The president of Phi Delta Theta at the time of the incident, senior Ryan Zoellner, expressed a different sentiment regarding Hilpert’s effect on the chapter.
“There’s really no connection with Dean Hilpert leaving,” Zoellner said. “Our conduct case is still open so we don’t have any comments on anything.”
According to Chetlin, Phi Delta Theta does not yet know the outcome of the trial.
Phi Delta Vice President junior Billy Liptrot said that Hilpert was the mediator between the fraternity and the University.
“His guidance was needed when a particular issue arose with the chapter, whether that may be some sort of maintenance problem in the house or properly registering an event,” Liptrot said.
Chetlin said that Hilpert’s resignation was unexpected, impacting the IFC in addition to Phi Delta Theta.
“His leaving was totally unexpected and the school had nothing in place prepared for him to go. The administration — mainly Dean Kristin Cothran — has been great at trying to fill Tristan’s role but it has definitely been hard as she and those supporting her have had to catch up on a year’s worth of work that he did,” Chetlin said.
According to Panhellenic Council President senior Casey Waite, although Hilpert’s resignation now poses an inconvenience to the council’s members, she feels fortunate that he did not step down prior to recruitment.
“He’s an expert on [recruitment] because he’s done it so many times, and so we would have lost a lot of guidance through that very confusing process, but once he left, it’s easier for other people to fill in for him — there are still knowledgeable people that can fill in his shoes,” Waite said.
As stated in a previous Maroon-News article, Dean Paul McLoughlin sent an email to several student leaders, referring them to relevant contacts while Colgate determines who will officially replace Hilpert. McLoughlin suggested Program Coordinators for the Center for Student Leadership and Involvement (CLSI) Amber Decker and Leigh-Ann Wenzel, as well as Assistant Dean for First and Second-Year Experience and Community Development Kristin Cothran. CLSI coordinators declined to comment on Hilpert’s resignation.
In Hilpert’s absence, Cothran said that she, Decker and Wenzel will meet with each chapter’s president and respective officers on a bi-weekly basis throughout the spring semester.
Waite said that the members of the Panhellenic Council have utilized McLoughlin’s contacts, however, she said the CLSI staff have also been left in the dark in regards to the reason for Hilpert’s resignation.
“No one knows still. Yesterday I was in a CLSI meeting with Amber Decker and I asked if she had any updates, new info, and she said, ‘No, no one knows. Everyone is just as surprised as the students were,’” Waite said.

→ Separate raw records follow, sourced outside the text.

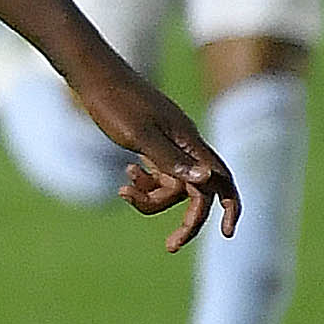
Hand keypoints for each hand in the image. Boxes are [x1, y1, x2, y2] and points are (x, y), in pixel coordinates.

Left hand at [65, 55, 240, 251]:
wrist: (94, 76)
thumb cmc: (115, 102)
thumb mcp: (139, 134)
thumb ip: (170, 159)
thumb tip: (206, 180)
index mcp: (189, 141)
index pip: (221, 179)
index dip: (229, 208)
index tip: (228, 234)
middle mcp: (185, 145)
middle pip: (197, 192)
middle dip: (187, 220)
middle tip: (171, 246)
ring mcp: (169, 145)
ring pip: (173, 188)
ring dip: (152, 198)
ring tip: (124, 190)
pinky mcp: (152, 144)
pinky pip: (158, 176)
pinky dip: (143, 184)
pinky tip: (125, 176)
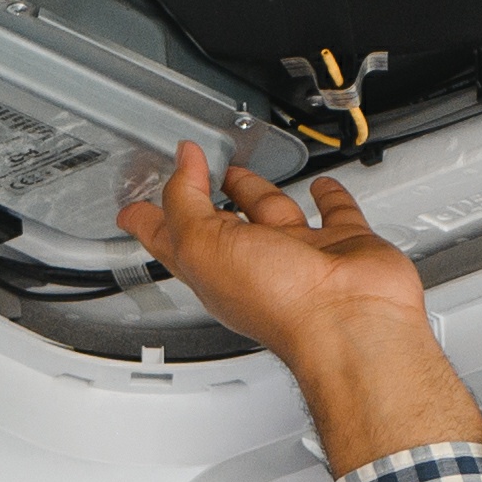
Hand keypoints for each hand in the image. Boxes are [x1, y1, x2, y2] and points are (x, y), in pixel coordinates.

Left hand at [121, 145, 481, 468]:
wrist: (349, 319)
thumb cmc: (281, 304)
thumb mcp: (203, 244)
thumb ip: (186, 199)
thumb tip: (183, 162)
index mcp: (213, 270)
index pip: (170, 240)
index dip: (149, 220)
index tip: (132, 206)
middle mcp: (255, 265)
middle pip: (221, 224)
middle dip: (203, 198)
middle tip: (191, 173)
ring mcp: (299, 256)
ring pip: (271, 213)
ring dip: (254, 190)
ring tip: (238, 169)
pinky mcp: (343, 245)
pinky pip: (335, 214)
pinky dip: (327, 197)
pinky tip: (320, 187)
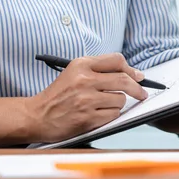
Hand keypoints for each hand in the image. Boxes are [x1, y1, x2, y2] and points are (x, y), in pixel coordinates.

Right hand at [27, 53, 147, 141]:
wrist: (37, 115)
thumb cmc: (57, 95)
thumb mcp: (73, 72)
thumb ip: (99, 70)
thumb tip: (131, 74)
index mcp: (81, 65)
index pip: (116, 60)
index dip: (131, 69)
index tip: (138, 76)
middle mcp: (84, 80)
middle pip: (124, 80)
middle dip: (137, 88)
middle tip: (141, 93)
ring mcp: (86, 100)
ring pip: (120, 100)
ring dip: (117, 104)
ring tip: (102, 105)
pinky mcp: (88, 118)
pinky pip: (113, 115)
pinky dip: (110, 116)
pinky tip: (98, 114)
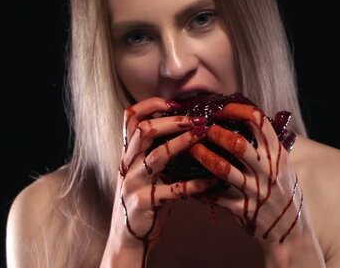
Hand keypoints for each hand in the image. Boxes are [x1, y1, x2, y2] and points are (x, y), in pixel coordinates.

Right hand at [103, 97, 211, 263]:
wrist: (130, 236)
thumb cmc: (144, 197)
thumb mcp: (144, 170)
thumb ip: (156, 149)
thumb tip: (187, 124)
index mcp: (128, 153)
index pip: (131, 118)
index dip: (151, 105)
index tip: (175, 103)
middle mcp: (128, 164)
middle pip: (144, 130)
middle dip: (171, 121)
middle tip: (196, 118)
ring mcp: (133, 183)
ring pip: (156, 156)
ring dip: (181, 143)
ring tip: (202, 135)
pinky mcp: (143, 203)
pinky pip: (172, 190)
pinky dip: (195, 183)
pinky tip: (211, 179)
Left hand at [190, 103, 304, 245]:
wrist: (290, 229)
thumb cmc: (283, 191)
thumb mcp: (283, 164)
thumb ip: (267, 145)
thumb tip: (247, 119)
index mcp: (277, 153)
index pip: (258, 121)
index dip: (236, 110)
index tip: (221, 110)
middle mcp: (267, 170)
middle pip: (237, 143)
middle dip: (216, 134)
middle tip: (204, 130)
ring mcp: (254, 190)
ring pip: (222, 169)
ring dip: (203, 156)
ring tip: (192, 149)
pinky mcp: (242, 209)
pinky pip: (215, 196)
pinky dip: (200, 188)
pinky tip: (190, 181)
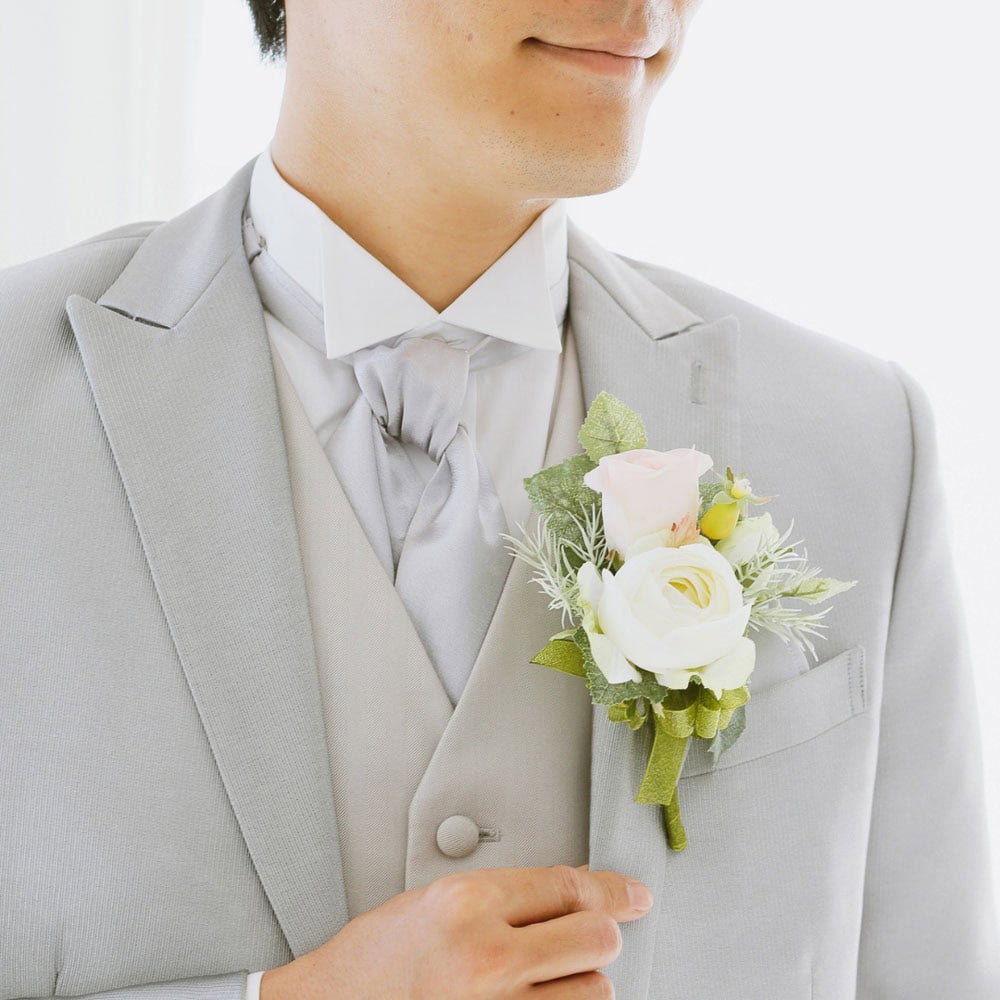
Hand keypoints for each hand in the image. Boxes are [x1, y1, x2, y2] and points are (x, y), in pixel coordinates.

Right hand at [260, 863, 653, 998]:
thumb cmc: (374, 960)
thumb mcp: (437, 902)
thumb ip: (506, 897)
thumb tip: (572, 897)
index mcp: (466, 903)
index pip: (567, 885)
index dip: (610, 888)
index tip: (632, 895)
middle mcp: (484, 957)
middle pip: (594, 939)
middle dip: (597, 937)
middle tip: (585, 939)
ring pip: (592, 993)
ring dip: (578, 984)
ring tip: (539, 981)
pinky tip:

Decker is also the advisor for Greek organizations, particularly for sororities, and Waite said that her help has been invaluable to the Panhellenic Council.
“Amber comes to our executive meetings now. She’s always around. Amber’s the best. She’s so helpful,” Waite said.
Even though Decker and other interim points of contact have been made accessible to the Panhellenic Council, according to Waite, the lack of a designated Director of Fraternity and Sorority Advising has been “the biggest inconvenience since [Hilpert] left.”
“Now people who have other jobs doing other stuff are also in charge of us, the fraternity and sorority’s leaders, and we’re such a large and involved organization. I’m sure it’s inconvenient for them to have this new responsibility,” Waite said.
Liptrot said that despite the absence of a point person focused solely on the needs of Greek organizations, the variety of new contacts has actually been beneficial to his chapter.
“There are many people in different deans offices that are juggling a lot of roles and trying to pick up where [Hilpert] left off, which I honestly think is great to get a fresh perspective on different topics and problems that arise,” Liptrot said.
Liptrot said that he and Zoellner have met with Cothran, Wenzel and Decker since Hilpert’s resignation.
“They have been open to feedback and seem like they genuinely want to make an impact on improving the relationship between Greek Life and the administration,” Liptrot said.
Cothran views her new responsibilities as a learning opportunity.
“I don’t see any challenges but rather opportunities for all of us to learn about each chapter, the leadership experiences for students, the philanthropy connections the chapters have with national organizations and to use this knowledge to develop a sophomore year experience within the upcoming years,” Cothran said.